Вой лишенного, или Разорвать кольцо судьбы | страница 42



- Запомнил меня? Я тебя тоже. Еще раз поймаю за этим занятием, оставлю без руки. Ясно?!

Горе разбойник отчаянно закивал. Зубы его стучали, а слова застревали в горле, так что кивок был единственным доступным ему знаком согласия.

- Вон отсюда! - рявкнул Лутарг, отпуская свою жертву. - Чтоб не видел больше!

Мальчишка сорвался с места в тот же миг, как только почувствовал свободу. За ним следом бросились засевшие в кустах товарищи, не настолько трусливые, чтобы бросить своего главаря, но и не столь храбрые, чтобы попытаться его отбить.

Сарин, в этот момент взобравшийся на пригорок, успел увидеть только спину убегающего грабителя и довольную улыбку своего спутника.

- Что радуешься? - не понял старец, считающий поведение Лутарга безрассудным. - Ранить могли!

- Не могли, - не согласился молодой человек.

- Тебе почем знать?

- Я был на его месте, - отозвался Лутарг, поднимая с земли мешок и убирая в него лук и единственную стрелу. - Идем.


***

Это случилось, когда женщина узнала о нем. Она кричала, ругалась, говорила, что не будет жить с любителем детей, и тогда хозяин снял с него цепь и, наградив последним ударом, отвел обратно в пещеру.

За время его отсутствия там ничего не изменилось - те же лежанки на полу, та же подгнивающая куча у стены, тот же разлом в стене, вот только он в него уже не пролезет.

Он стал большим.

Едва хозяин ушел, из темноты раздалось злорадное шипение главаря: "Тварь вернулась", - тут же подхваченное мерзким хихиканьем приспешников.

Парнишка вздрогнул и приготовился к нападению. Он чувствовал напряжение и угрозу, исходящие от них, а еще он чувствовал их страх. Теперь он знал этот запах, так как сам провонял им насквозь, сидя в каморке надсмотрщика.
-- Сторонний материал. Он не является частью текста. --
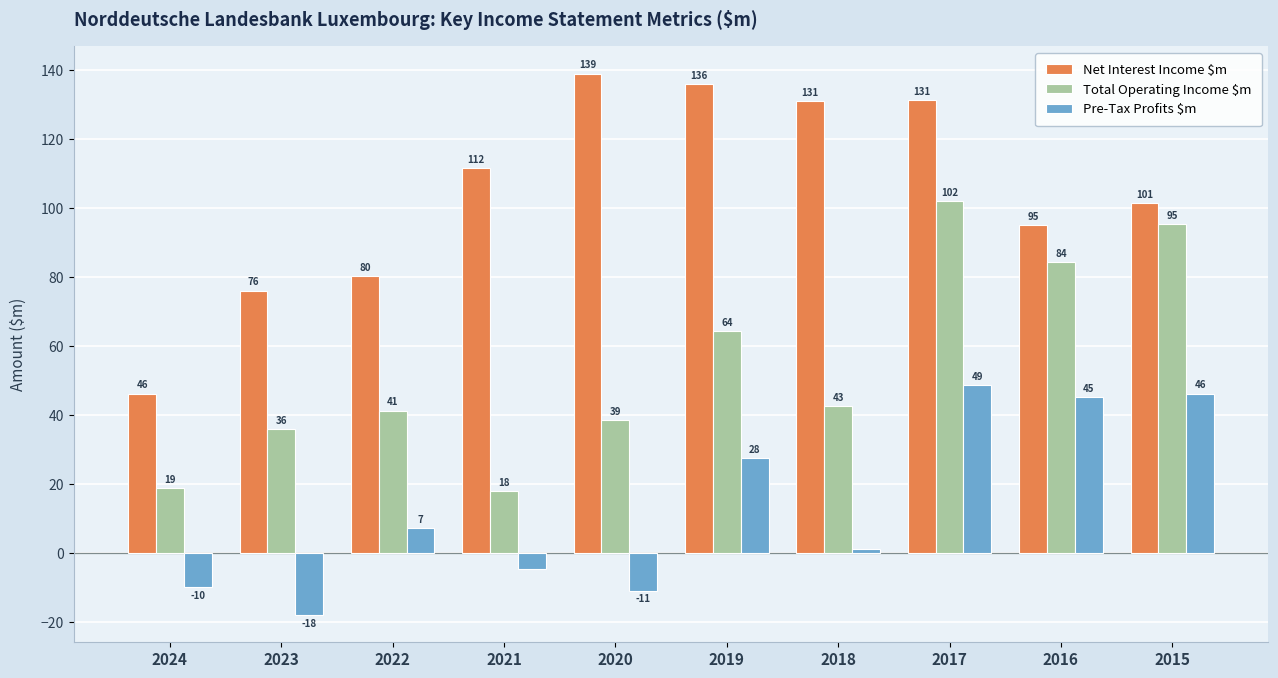

True or false: Net Interest Income $m has a value of 135.9 at 2019.

True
Когда они накинулись на него, он зарычал и вцепился зубами в чью-то руку. Укушенный взвыл и дернулся, чтобы освободиться, а он ощутил знакомый вкус крови на языке и кусок кожи во рту.

Сплюнул, получив удар в живот, но не согнулся. Боль уже ничего не значила для него. Без нее даже было неуютно, словно если ты не чувствуешь боли, то не живешь. Теперь для него боль являлась воплощением жизни.

Он боднул кого-то и вместе с ним врезался в стену, под хруст ломающихся костей. Ему было все равно, он ничего не терял, калеча других, лишь возвращал каждый миг собственного унижения. Пусть он не мог ответить хозяину и плети, пусть не смог разорвать оковы и освободиться, но этим он отомстит, даже если потом придется умереть.

Он был тварью и волчьим отродьем. Зверем!